Liber specialis lectionis

西洋中世の歴史、宗教、文化を中心とした読書日記

史料紹介:ハッケボルンのメヒティルト『特別な恩寵の書』(Liber specialis gratiae)

 ドイツ・ザクセン地方にあったシトー会女子修道院ヘルフタで書かれた神秘主義、幻視文学のテクスト。著者はハッケボルンのメヒティルト(1241~1298年)とされるが、これは彼女の幻視を記録しているためで、本人が書いたのは全7巻中第4巻の後半のみである。残りはヘルフタのゲルトルートを始めとする修道女の共同体による。ヘルフタ修道院については、マクデブルクのメヒティルト『神性の流れる光』(創文社、1999年)にある訳者香田芳樹のあとがきが最もわかりやすい。

 巻ごとの内容は以下の通り。

  第1巻:幻視と啓示

  第2巻:恩寵の体験

  第3巻:霊的生活についての教訓

  第4巻:修道会に関わる出来事と啓示

  第5巻:死者たちの運命についての啓示

  第6巻:ハッケボルンのゲルトルートの死の様子と讃辞

  第7巻:ハッケボルンのメヒティルトの死の様子と讃辞

 

 この史料は写本、初期活版印刷が250点以上あるために校訂作業が遅れ、中世での影響力と比べて現代での研究が少ない。ここでは、刊本と現代語訳に限定してあげる。

 

Revelationes Gertrudianae ac Mechtildianae, Oudin, Henry, Louis Paquelin (eds.), 2 vols., Paris, 1875-77. 

https://play.google.com/store/books/details?id=m2nPFnIyGNcC&hl=ja

 現在『特別な恩寵の書』の唯一の刊本として使用されている。底本は1370年に完成したヴォルフェンビュッテル写本で、7巻構成はこの写本のみである(他の写本は5巻まで)。Google Booksにデジタル化されたものがあるため、参照と検索は簡単だがレイアウトは使いにくい(と思う)。

 紙媒体を入手したければ、上智大学中世思想研究所に所蔵がある。ただし著者が「マクデブルクのメヒティルト」として登録されているため、OPACを著者名で検索してもヒットしない。

 

『特別な恩寵の書』、梅原久美子訳、上智大学中世思想研究所編訳・監修『女性の神秘家 中世思想原典集成15』平凡社、2002年、485-574頁。

 日本語で読める貴重な翻訳。著者やテクストの成立背景、写本系統の問題など解題も熟読する必要がある。訳は第2巻のみなので、幻視内容に興味がある人にはとても有益。

 

Das Buch der besonderen Gnade (Liber specialis gratiae) (Quellen der Spiritualität 2), Mechthild von Hackeborn, Übers. und eingeleitet von Klemens Schmidt, Münsterschwarzach, 2010 .

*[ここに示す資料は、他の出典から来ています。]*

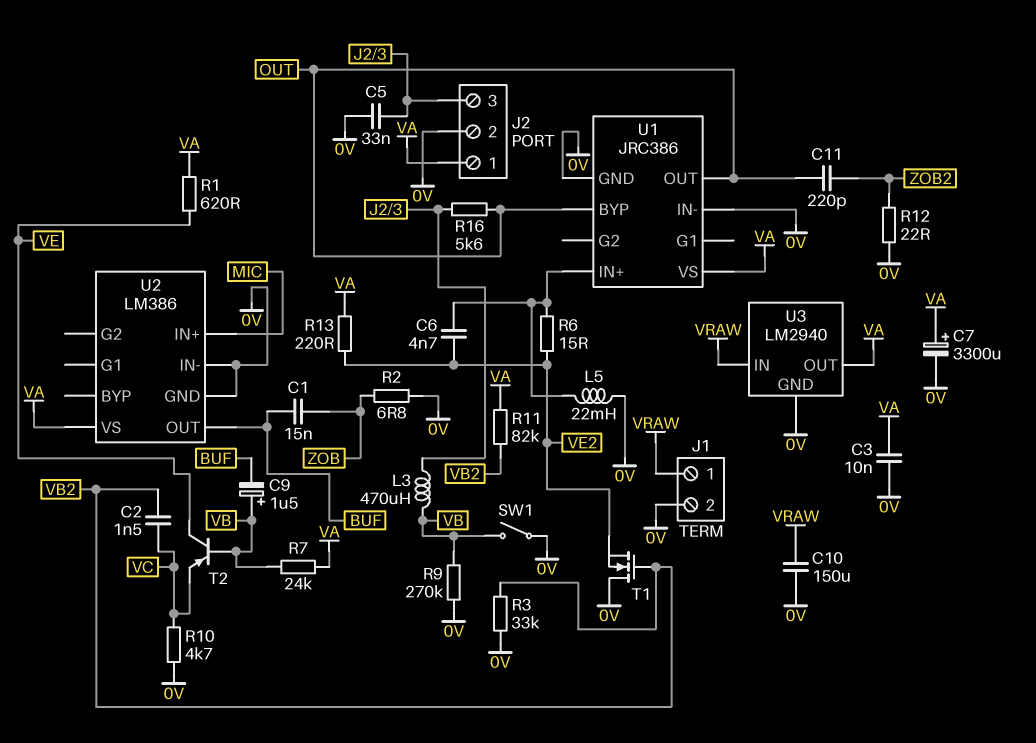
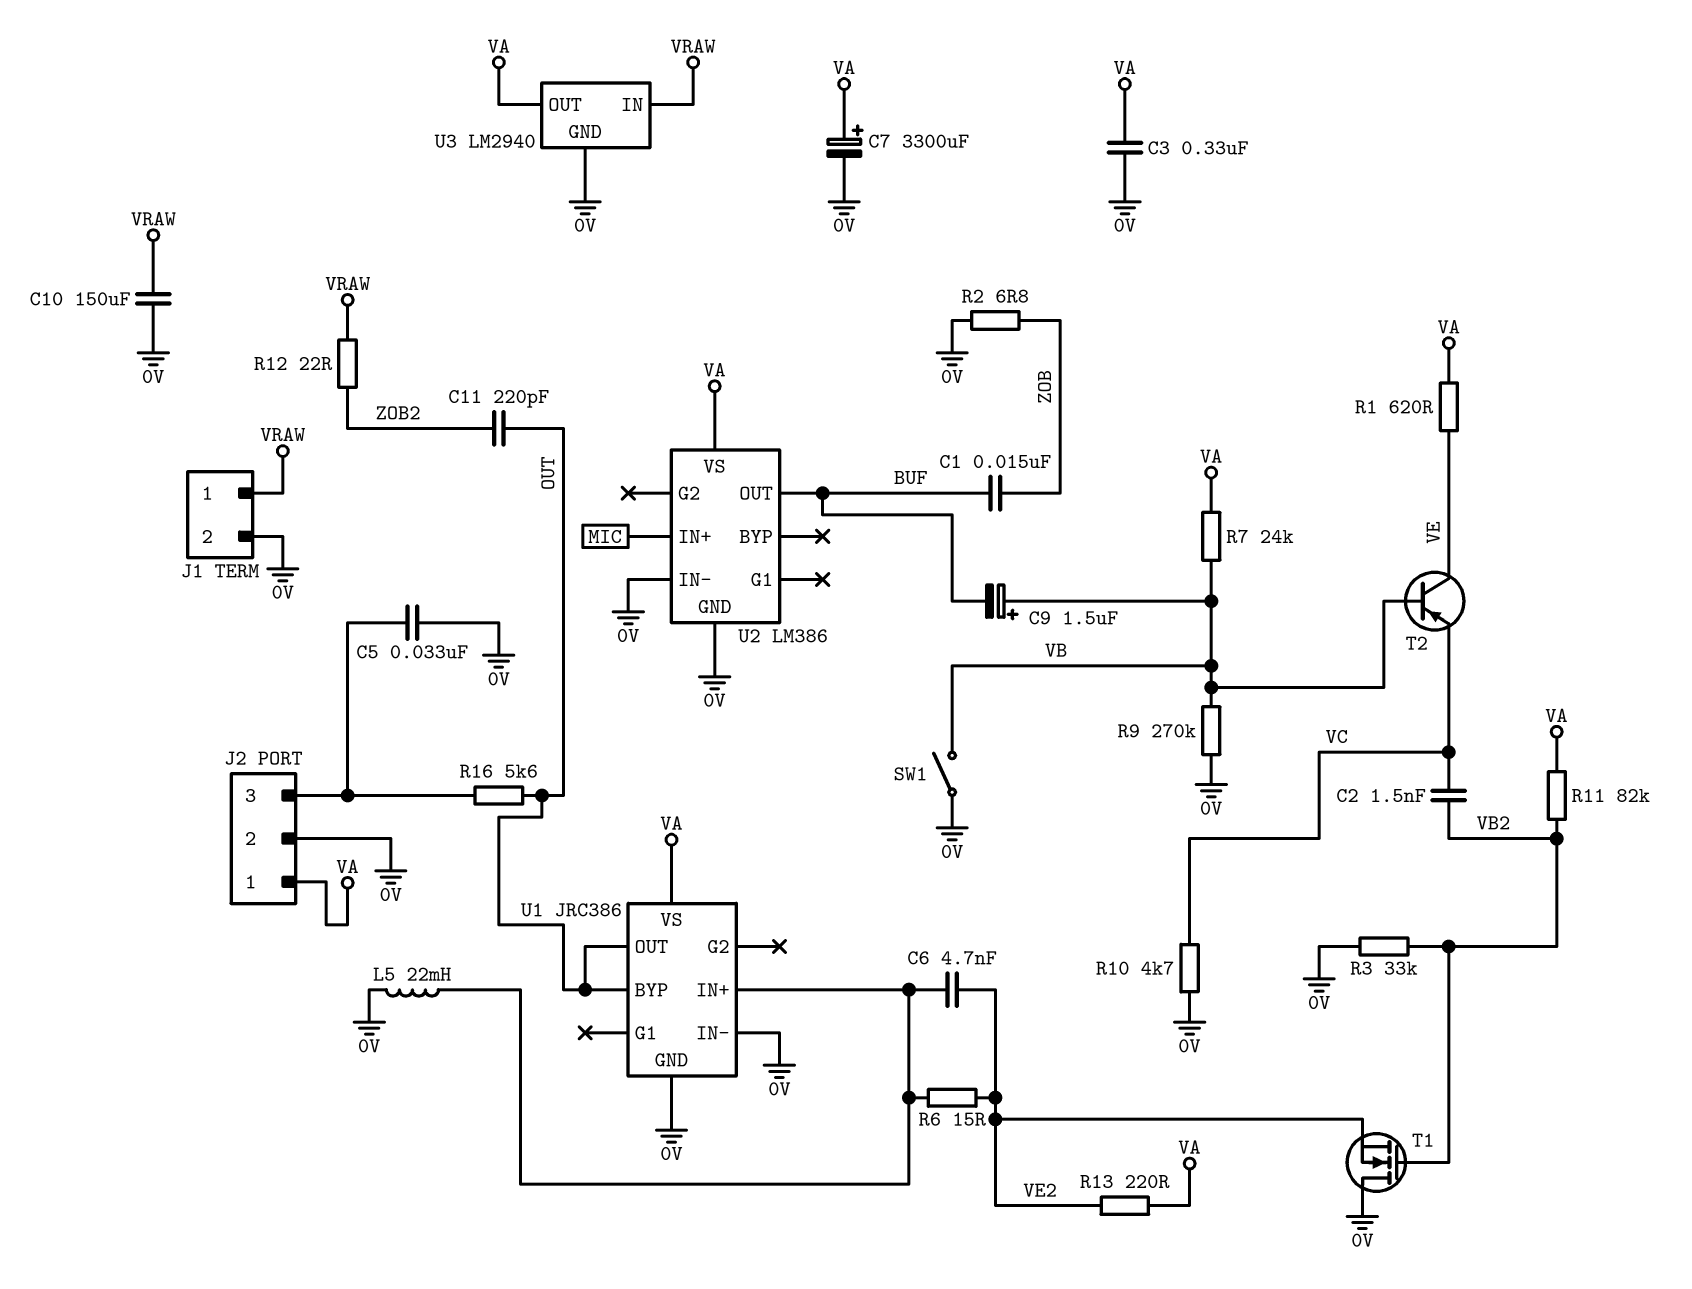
C3: 10nF (0V, VA) -> 330nF (0V, VA)
L3: 470uH (J2/3, VB) -> none
R12: 22 (0V, ZOB2) -> 22 (VRAW, ZOB2)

 ドイツ語全訳。全体像の把握には不可欠だが訳文は要注意。ラテン語だと素朴な書きぶりで「見たものをそのまま書こう」という試行錯誤がうかがえるけれど、こちらは読者にわかりやすく伝えようとする熱意のあまり、かなり内容を補った華麗な文となっている。また訳者は神学畑の人らしく、全体を通じてほとんど注がない。

 

 なお、未見だが、フランス語も全訳がある。

Le livere de la grâce spéciale: Révélations de sainte Mechtilde, vierge de l’ordre de Saint-Benoît traduites par les péres bénédictins de Solemes sur la nouvelle édition latine, Paris, Poiters, 1878.

 

The Book of Special Grace, Mechthild of Hackeborn, Barbara Newman (ed. and trans.), New York, 2017.

 最新の現代語訳。ニューマンが訳しているため信頼性が高く、注の充実ぶりは特筆すべきものがある。それでも、抄訳という点には注意が必要。もとの章番号が振られているので復元できるが、第5巻のように後半が大幅に省略されていると別の版がない限り欠けている章がわからない。また配列がテーマごとにアレンジされているため、うっかり最初から読むと文脈を読み違える可能性もある。独仏語訳との併用が不可欠である。